Les documents d'appel d'offres requéraient que les soumissionnaires détiennent, à l’ouverture des soumissions, la licence comportant les catégories requises en vertu de la loi, sans préciser quelles étaient ces catégories. Le défaut de posséder la licence appropriée entraînait le rejet automatique de la soumission. La coentreprise formée des demanderesses, dont la soumission s’est avérée la deuxième plus basse, possédait une licence pour les trois sous-catégories suivantes : les ouvrages de génie civil souterrains, ceux de génie civil immergés et ceux relatifs à la génération d’électricité. Selon elle, ces trois catégories étaient nécessaires aux travaux faisant l’objet de l’appel d'offres.
Or, la coentreprise, dont la soumission était la plus basse, Janin-BOT, ne détenait une licence que pour la première de ces catégories.
La SEBJ, confrontée à une contestation de la conformité de la soumission de Janin-BOT par la coentreprise demanderesse, s’est adressée à la Régie du bâtiment pour connaître sa position quant aux catégories requises. Un représentant de la Régie a répondu qu’il apparaissait que la catégorie appropriée était celle relative aux ouvrages de génération d’électricité.

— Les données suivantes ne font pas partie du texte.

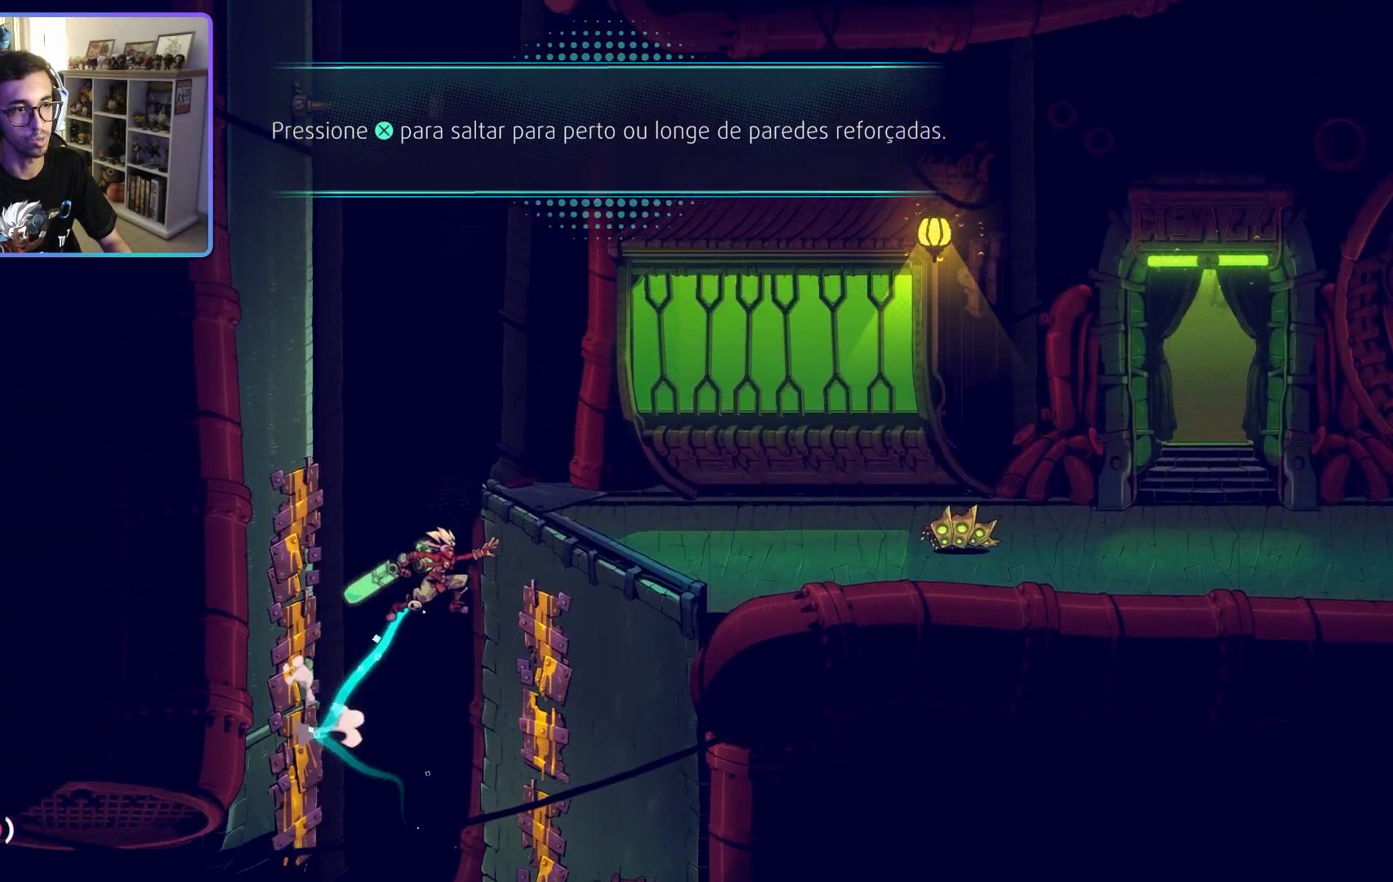
{"buttons": ["CROSS"], "left_stick": "right", "right_stick": "center", "events": [[183, "left_stick", "down-right"], [300, "left_stick", "right"], [483, "CROSS", "down"]]}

D’entrée de jeu, soulignons que tant la Cour supérieure que la Cour d’appel concluent que la position exprimée par la Régie ne constituait dans les circonstances qu’un simple avis d’un membre du personnel de la Régie, que l’expression d’une opinion, sans valeur contraignante, qui n’aurait même pas lié la Régie elle-même.
Effectivement, dans ce contexte, la SEBJ, procédant à sa propre réflexion, en vient à la conclusion qui lui semble la plus logique, c’est-à-dire que la catégorie de licence que détenait Janin-BOT suffisait pour le contrat visé. Les deux instances judiciaires lui donneront raison, en précisant que l’ouvrage visé n’était qu’une étape préliminaire et temporaire n’ayant aucune utilité à la production d’électricité en tant que telle.
Cela étant dit, la Cour d’appel s’est néanmoins attardée à la question suivante : la demanderesse, deuxième plus bas soumissionnaire, a-t-elle démontré que, si Janin-BOT avait été écartée, la SEBJ aurait octroyé le contrat à la demanderesse ?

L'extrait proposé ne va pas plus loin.